▸ **ASSIGNMENT**
Whenever a line below mentions the word "fluctuation", that line should be copied.

======== SUPPLIED ENTRIES

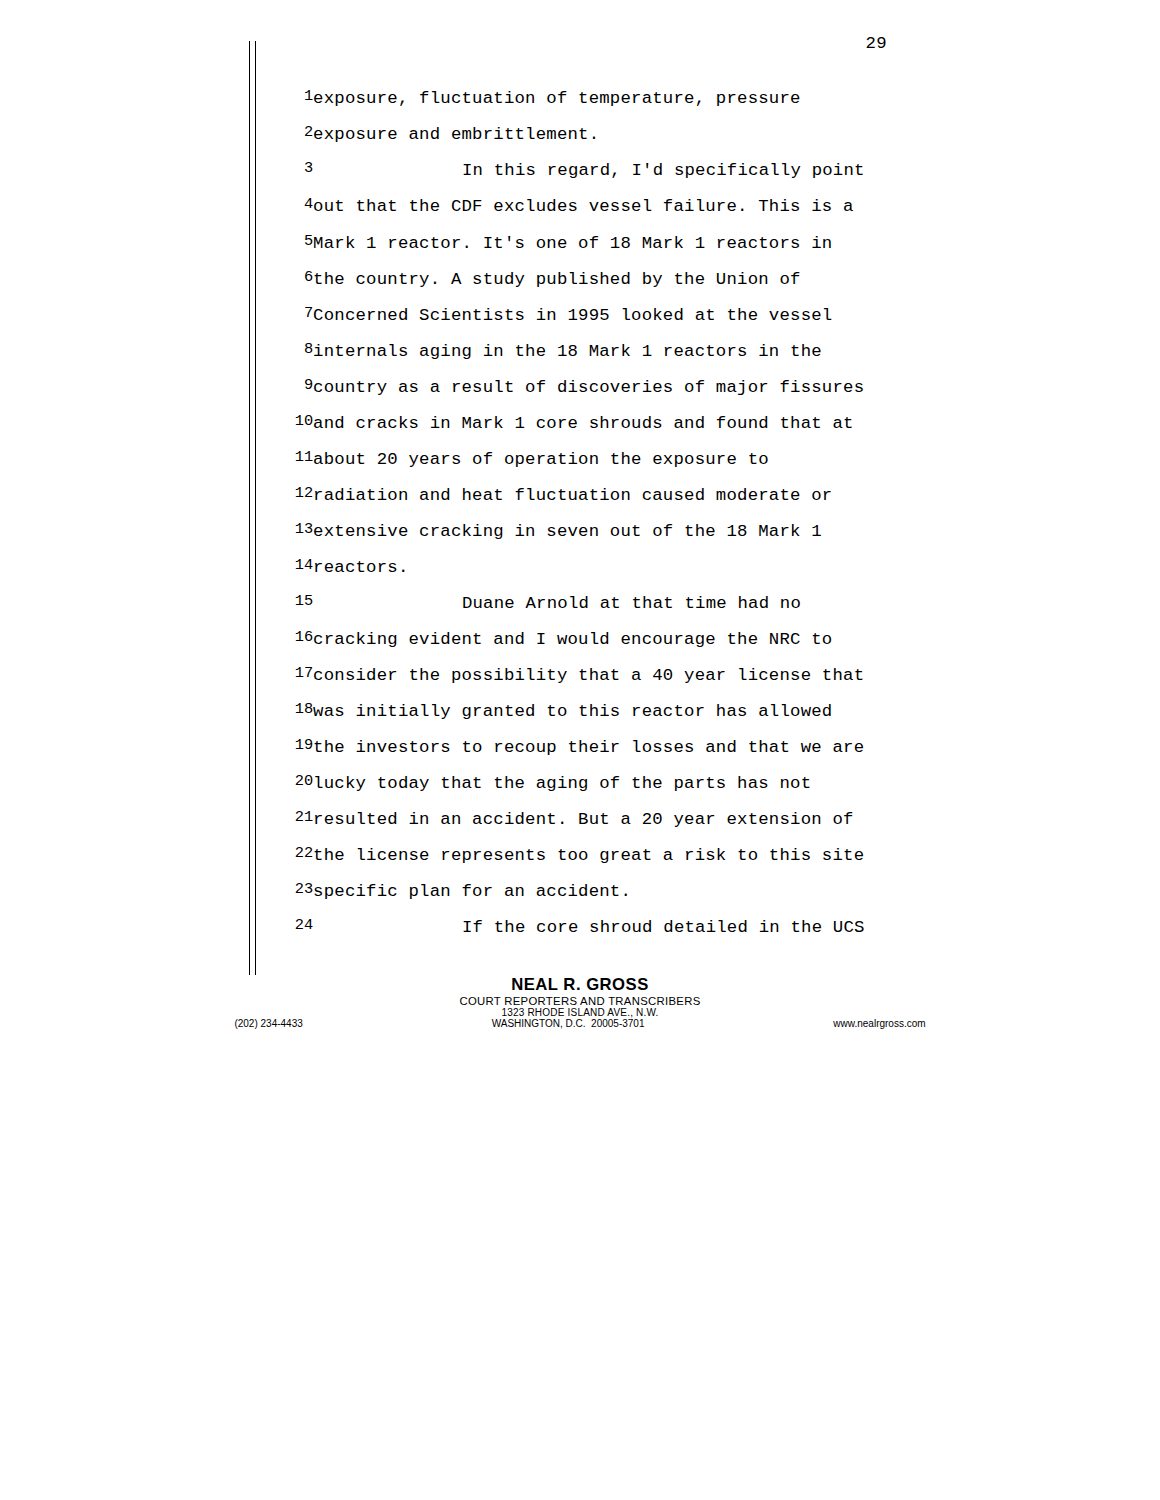29
| 1 | exposure, fluctuation of temperature, pressure |
| 2 | exposure and embrittlement. |
| 3 | In this regard, I'd specifically point |
| 4 | out that the CDF excludes vessel failure. This is a |
| 5 | Mark 1 reactor. It's one of 18 Mark 1 reactors in |
| 6 | the country. A study published by the Union of |
| 7 | Concerned Scientists in 1995 looked at the vessel |
| 8 | internals aging in the 18 Mark 1 reactors in the |
| 9 | country as a result of discoveries of major fissures |
| 10 | and cracks in Mark 1 core shrouds and found that at |
| 11 | about 20 years of operation the exposure to |
| 12 | radiation and heat fluctuation caused moderate or |
| 13 | extensive cracking in seven out of the 18 Mark 1 |
| 14 | reactors. |
| 15 | Duane Arnold at that time had no |
| 16 | cracking evident and I would encourage the NRC to |
| 17 | consider the possibility that a 40 year license that |
| 18 | was initially granted to this reactor has allowed |
| 19 | the investors to recoup their losses and that we are |
| 20 | lucky today that the aging of the parts has not |
| 21 | resulted in an accident. But a 20 year extension of |
| 22 | the license represents too great a risk to this site |
| 23 | specific plan for an accident. |
| 24 | If the core shroud detailed in the UCS |
NEAL R. GROSS
COURT REPORTERS AND TRANSCRIBERS
1323 RHODE ISLAND AVE., N.W.
(202) 234-4433 WASHINGTON, D.C. 20005-3701 www.nealrgross.com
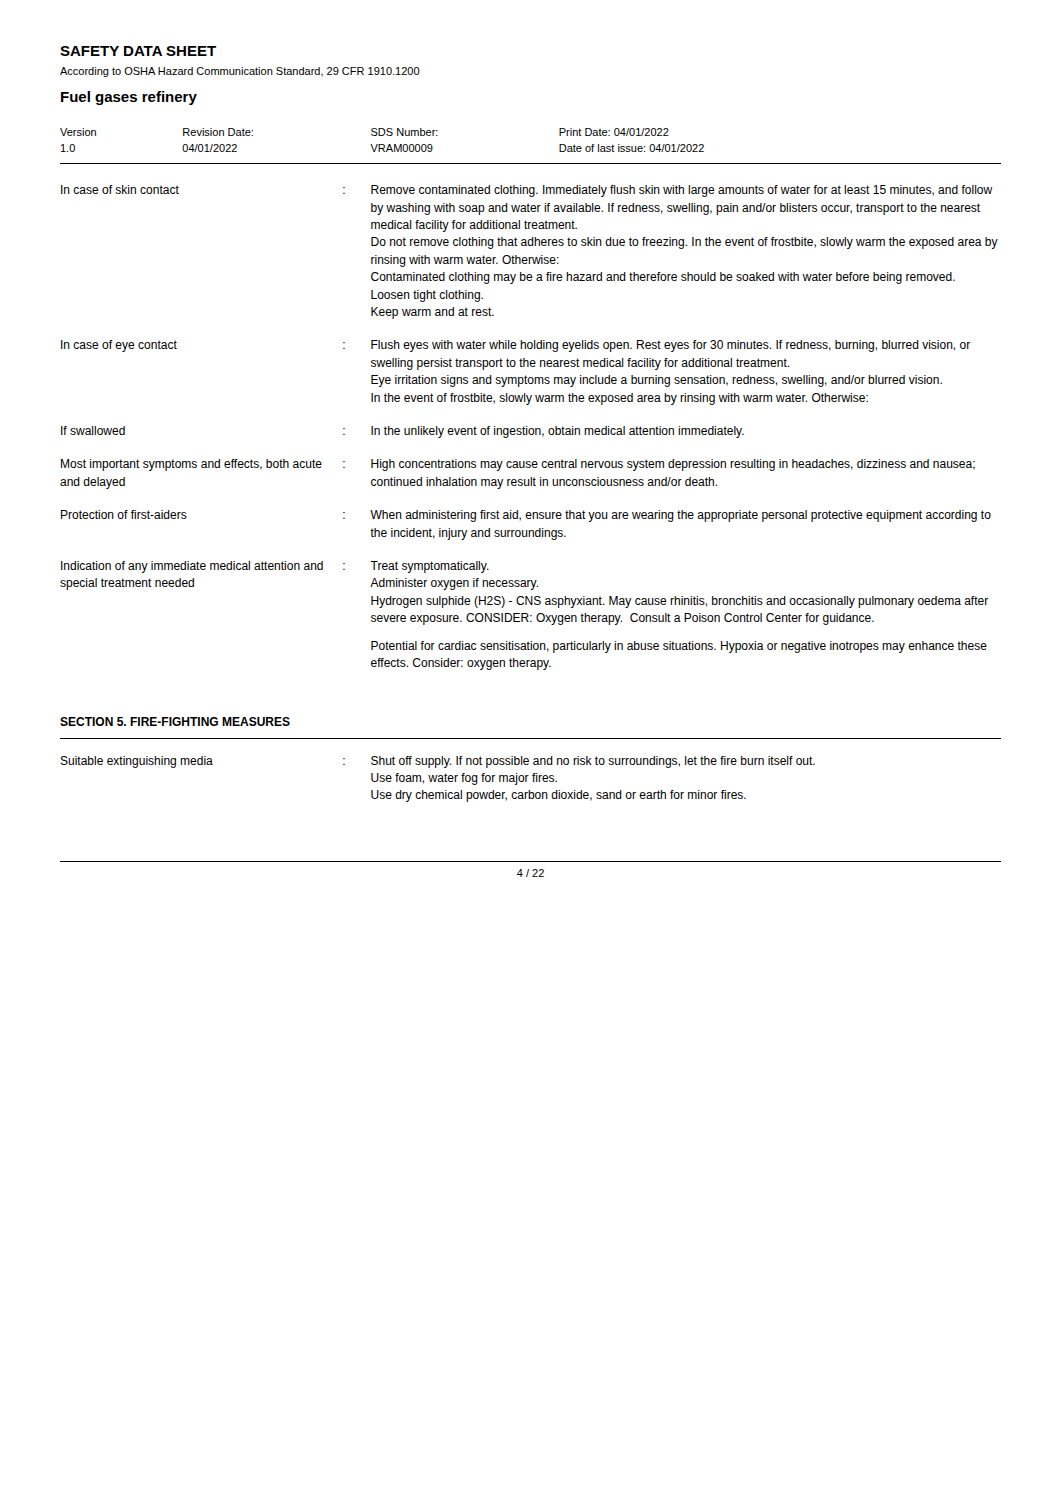SAFETY DATA SHEET
According to OSHA Hazard Communication Standard, 29 CFR 1910.1200
Fuel gases refinery
| Version 1.0 | Revision Date: 04/01/2022 | SDS Number: VRAM00009 | Print Date: 04/01/2022 Date of last issue: 04/01/2022 |
| In case of skin contact | : | Remove contaminated clothing. Immediately flush skin with large amounts of water for at least 15 minutes, and follow by washing with soap and water if available. If redness, swelling, pain and/or blisters occur, transport to the nearest medical facility for additional treatment. Do not remove clothing that adheres to skin due to freezing. In the event of frostbite, slowly warm the exposed area by rinsing with warm water. Otherwise: Contaminated clothing may be a fire hazard and therefore should be soaked with water before being removed. Loosen tight clothing. Keep warm and at rest. |
| In case of eye contact | : | Flush eyes with water while holding eyelids open. Rest eyes for 30 minutes. If redness, burning, blurred vision, or swelling persist transport to the nearest medical facility for additional treatment. Eye irritation signs and symptoms may include a burning sensation, redness, swelling, and/or blurred vision. In the event of frostbite, slowly warm the exposed area by rinsing with warm water. Otherwise: |
| If swallowed | : | In the unlikely event of ingestion, obtain medical attention immediately. |
| Most important symptoms and effects, both acute and delayed | : | High concentrations may cause central nervous system depression resulting in headaches, dizziness and nausea; continued inhalation may result in unconsciousness and/or death. |
| Protection of first-aiders | : | When administering first aid, ensure that you are wearing the appropriate personal protective equipment according to the incident, injury and surroundings. |
| Indication of any immediate medical attention and special treatment needed | : | Treat symptomatically. Administer oxygen if necessary. Hydrogen sulphide (H2S) - CNS asphyxiant. May cause rhinitis, bronchitis and occasionally pulmonary oedema after severe exposure. CONSIDER: Oxygen therapy. Consult a Poison Control Center for guidance. Potential for cardiac sensitisation, particularly in abuse situations. Hypoxia or negative inotropes may enhance these effects. Consider: oxygen therapy. |
SECTION 5. FIRE-FIGHTING MEASURES
| Suitable extinguishing media | : | Shut off supply. If not possible and no risk to surroundings, let the fire burn itself out. Use foam, water fog for major fires. Use dry chemical powder, carbon dioxide, sand or earth for minor fires. |
4 / 22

================

▸ **RESULT FOR THIS EXERCISE**
| 1 | exposure, fluctuation of temperature, pressure |
| 12 | radiation and heat fluctuation caused moderate or |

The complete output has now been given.